- [EXERCISE REQUIREMENTS]: Quote the entries below from the line with "попадания и последствия" through the line with "использование.", both ends included, and only those lines.

- [MATERIALS PROVIDED]:
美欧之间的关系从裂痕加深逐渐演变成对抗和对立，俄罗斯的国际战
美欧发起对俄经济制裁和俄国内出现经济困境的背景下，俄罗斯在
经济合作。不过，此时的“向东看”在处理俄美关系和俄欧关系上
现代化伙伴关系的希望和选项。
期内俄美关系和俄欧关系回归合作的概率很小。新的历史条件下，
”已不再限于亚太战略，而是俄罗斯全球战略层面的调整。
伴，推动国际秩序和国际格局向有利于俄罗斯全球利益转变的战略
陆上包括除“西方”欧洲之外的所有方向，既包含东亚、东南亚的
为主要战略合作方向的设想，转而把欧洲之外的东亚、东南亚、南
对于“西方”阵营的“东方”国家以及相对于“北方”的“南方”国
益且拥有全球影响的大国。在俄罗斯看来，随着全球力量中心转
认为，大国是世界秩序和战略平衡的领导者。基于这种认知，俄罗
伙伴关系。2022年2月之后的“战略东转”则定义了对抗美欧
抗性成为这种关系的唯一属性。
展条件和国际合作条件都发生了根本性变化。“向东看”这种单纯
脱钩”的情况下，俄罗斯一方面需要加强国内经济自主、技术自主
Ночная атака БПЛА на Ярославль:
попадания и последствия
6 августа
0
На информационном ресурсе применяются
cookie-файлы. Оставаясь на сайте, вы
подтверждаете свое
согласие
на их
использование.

---

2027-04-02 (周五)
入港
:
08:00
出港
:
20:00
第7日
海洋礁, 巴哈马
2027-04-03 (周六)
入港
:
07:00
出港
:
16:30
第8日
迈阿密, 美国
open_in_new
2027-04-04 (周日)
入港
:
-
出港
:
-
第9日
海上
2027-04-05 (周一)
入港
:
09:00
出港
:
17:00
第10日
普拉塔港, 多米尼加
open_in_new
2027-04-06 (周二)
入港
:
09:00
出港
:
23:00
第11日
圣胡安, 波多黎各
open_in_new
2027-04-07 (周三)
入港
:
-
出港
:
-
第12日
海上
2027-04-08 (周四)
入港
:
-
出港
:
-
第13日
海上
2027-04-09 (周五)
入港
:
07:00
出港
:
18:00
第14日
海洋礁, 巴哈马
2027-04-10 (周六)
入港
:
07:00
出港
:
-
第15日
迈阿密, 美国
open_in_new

- [SOLUTION FOR THIS EXERCISE]:
попадания и последствия
6 августа
0
На информационном ресурсе применяются
cookie-файлы. Оставаясь на сайте, вы
подтверждаете свое
согласие
на их
использование.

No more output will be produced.